• [WORK TASK]:
Any pictures in the records below must be left out when you repeat the lines from the line containing "Publicado en" through the line containing "Τιμή ανά τεμάχιο" exactly.
= Beginning of Section =
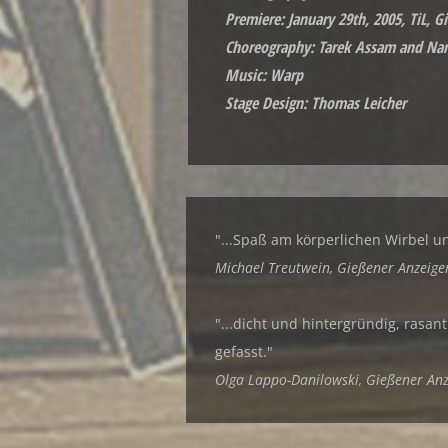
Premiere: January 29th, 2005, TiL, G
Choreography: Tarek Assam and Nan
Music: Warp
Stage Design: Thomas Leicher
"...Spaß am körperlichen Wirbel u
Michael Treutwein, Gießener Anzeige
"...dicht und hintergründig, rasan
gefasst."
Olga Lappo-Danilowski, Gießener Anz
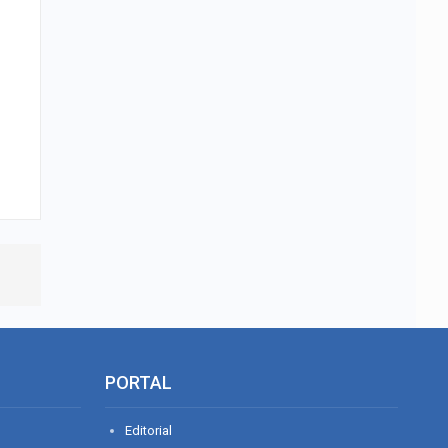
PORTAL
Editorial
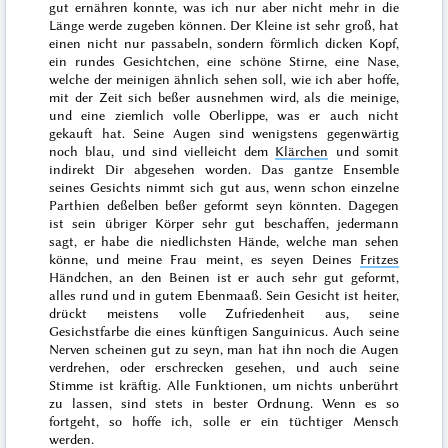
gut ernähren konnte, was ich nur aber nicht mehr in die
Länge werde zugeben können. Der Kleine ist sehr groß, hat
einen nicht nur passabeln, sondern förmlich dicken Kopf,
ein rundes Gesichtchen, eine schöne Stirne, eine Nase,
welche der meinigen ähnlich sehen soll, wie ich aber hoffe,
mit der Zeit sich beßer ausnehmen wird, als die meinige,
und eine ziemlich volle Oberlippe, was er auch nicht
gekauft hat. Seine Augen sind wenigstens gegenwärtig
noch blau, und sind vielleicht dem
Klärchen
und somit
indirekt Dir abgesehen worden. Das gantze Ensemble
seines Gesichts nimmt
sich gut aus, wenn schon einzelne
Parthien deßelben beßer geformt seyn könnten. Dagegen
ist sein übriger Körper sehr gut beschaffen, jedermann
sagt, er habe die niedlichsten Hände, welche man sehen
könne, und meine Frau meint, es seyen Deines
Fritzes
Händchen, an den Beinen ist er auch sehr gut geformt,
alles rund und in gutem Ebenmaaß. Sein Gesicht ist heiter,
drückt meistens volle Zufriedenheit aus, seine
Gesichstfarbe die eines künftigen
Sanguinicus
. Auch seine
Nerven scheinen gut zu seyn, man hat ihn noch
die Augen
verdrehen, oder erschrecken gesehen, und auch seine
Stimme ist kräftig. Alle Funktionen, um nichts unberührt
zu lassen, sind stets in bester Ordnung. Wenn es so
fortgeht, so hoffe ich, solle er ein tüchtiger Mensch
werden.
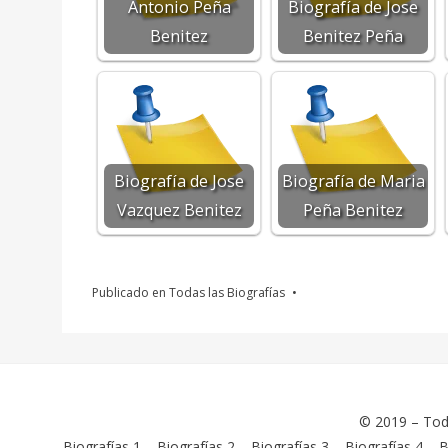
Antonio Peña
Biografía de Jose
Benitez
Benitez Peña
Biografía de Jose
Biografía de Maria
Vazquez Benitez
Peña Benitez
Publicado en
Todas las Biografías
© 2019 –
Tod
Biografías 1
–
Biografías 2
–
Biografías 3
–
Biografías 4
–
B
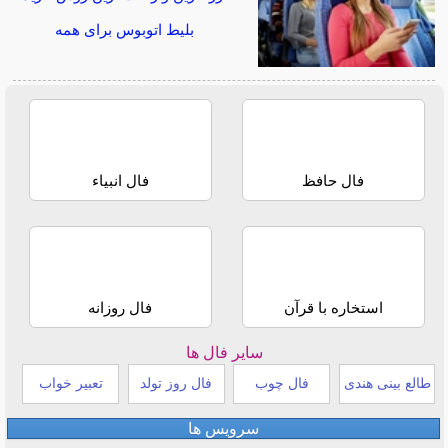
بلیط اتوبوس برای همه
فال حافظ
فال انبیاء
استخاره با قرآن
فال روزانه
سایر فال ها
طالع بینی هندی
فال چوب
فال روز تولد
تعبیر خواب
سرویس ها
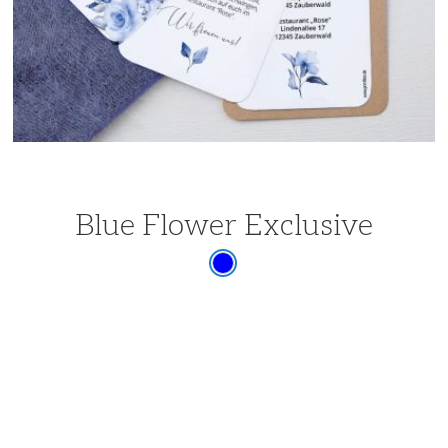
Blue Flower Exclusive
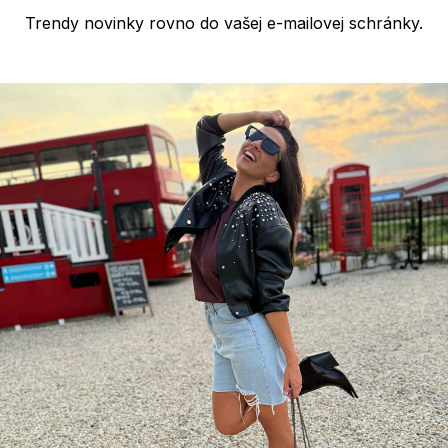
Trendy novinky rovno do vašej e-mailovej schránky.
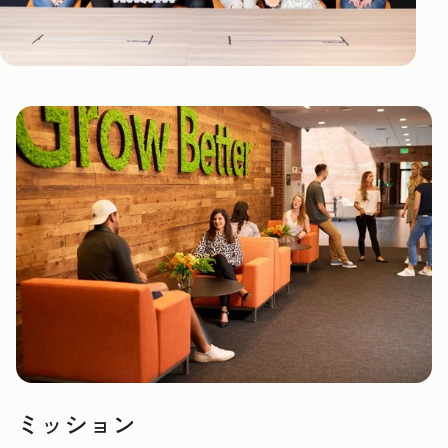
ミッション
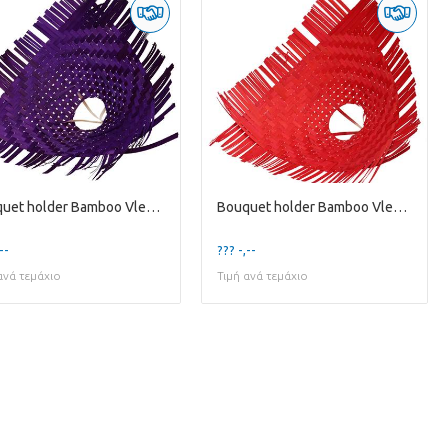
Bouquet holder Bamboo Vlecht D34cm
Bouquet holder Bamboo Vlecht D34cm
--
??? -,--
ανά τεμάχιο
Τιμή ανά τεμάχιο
= End of Section =
= Beginning of Section =
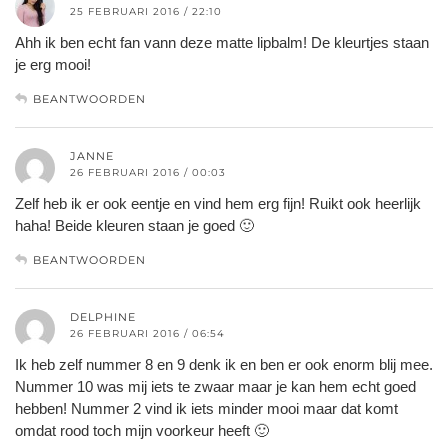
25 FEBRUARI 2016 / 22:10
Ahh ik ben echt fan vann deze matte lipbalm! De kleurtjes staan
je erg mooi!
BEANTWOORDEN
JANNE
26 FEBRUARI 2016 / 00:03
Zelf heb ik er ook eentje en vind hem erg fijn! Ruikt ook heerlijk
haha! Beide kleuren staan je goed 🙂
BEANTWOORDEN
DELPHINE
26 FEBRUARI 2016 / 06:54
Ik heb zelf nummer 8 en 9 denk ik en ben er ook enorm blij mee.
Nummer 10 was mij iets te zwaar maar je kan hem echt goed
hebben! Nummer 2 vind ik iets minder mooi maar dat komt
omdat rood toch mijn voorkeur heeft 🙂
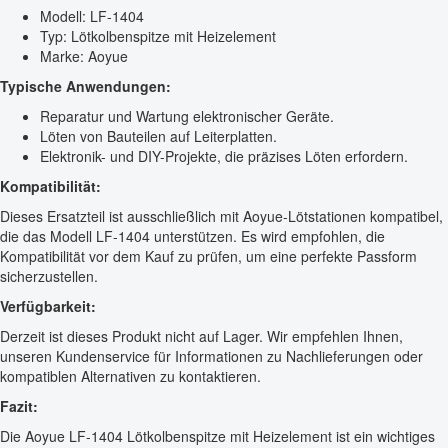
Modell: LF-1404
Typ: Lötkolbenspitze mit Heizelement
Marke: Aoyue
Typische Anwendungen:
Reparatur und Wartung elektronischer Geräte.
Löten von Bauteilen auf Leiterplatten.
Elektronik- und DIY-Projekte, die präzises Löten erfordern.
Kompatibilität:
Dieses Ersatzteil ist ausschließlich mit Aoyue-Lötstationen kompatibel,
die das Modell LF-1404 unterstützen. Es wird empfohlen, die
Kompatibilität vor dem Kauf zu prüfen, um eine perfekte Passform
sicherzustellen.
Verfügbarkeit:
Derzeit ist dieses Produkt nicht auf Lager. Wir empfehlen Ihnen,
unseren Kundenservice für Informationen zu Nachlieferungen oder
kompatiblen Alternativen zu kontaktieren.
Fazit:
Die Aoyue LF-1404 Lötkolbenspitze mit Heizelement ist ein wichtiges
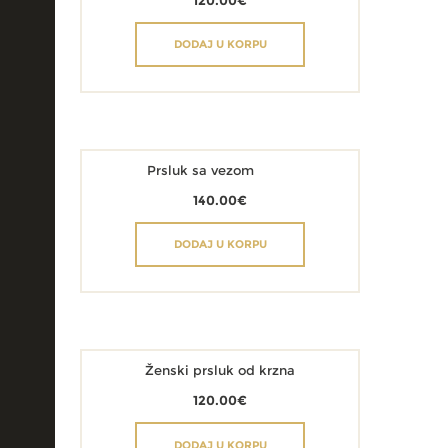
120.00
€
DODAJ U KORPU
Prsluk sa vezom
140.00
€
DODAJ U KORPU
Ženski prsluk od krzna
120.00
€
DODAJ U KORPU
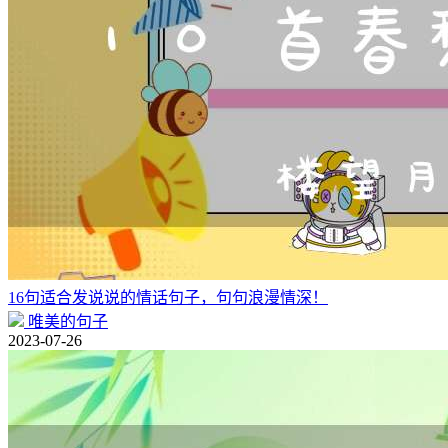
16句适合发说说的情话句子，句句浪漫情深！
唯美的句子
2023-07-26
= End of Section =
= Beginning of Section =
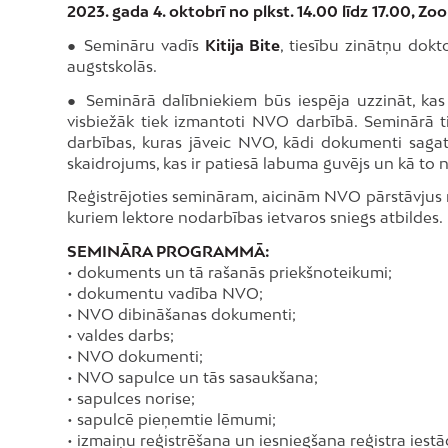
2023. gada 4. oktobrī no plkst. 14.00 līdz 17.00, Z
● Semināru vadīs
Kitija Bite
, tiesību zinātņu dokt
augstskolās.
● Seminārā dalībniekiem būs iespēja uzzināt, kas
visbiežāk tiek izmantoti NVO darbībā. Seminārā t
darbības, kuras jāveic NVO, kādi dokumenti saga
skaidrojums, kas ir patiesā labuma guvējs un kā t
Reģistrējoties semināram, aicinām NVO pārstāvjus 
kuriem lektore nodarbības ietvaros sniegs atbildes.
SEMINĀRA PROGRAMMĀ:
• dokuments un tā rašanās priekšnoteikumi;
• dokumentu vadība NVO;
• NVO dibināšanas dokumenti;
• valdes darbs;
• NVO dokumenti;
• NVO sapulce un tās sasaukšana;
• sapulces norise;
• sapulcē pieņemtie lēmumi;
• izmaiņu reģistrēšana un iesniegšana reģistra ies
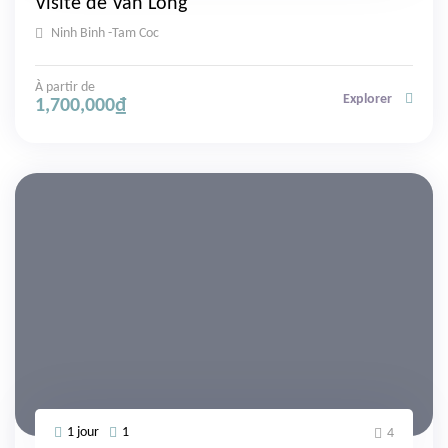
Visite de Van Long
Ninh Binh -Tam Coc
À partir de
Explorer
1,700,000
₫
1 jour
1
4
= End of Section =
• [RESPONSE BELOW]:
Publicado en
Todas las Biografías
© 2019 –
Tod
Biografías 1
–
Biografías 2
–
Biografías 3
–
Biografías 4
–
B
بلیط اتوبوس برای همه
فال حافظ
فال انبیاء
استخاره با قرآن
فال روزانه
سایر فال ها
طالع بینی هندی
فال چوب
فال روز تولد
تعبیر خواب
سرویس ها
Blue Flower Exclusive
Trendy novinky rovno do vašej e-mailovej schránky.
ミッション
Bouquet holder Bamboo Vlecht D34cm
Bouquet holder Bamboo Vlecht D34cm
--
??? -,--
ανά τεμάχιο
Τιμή ανά τεμάχιο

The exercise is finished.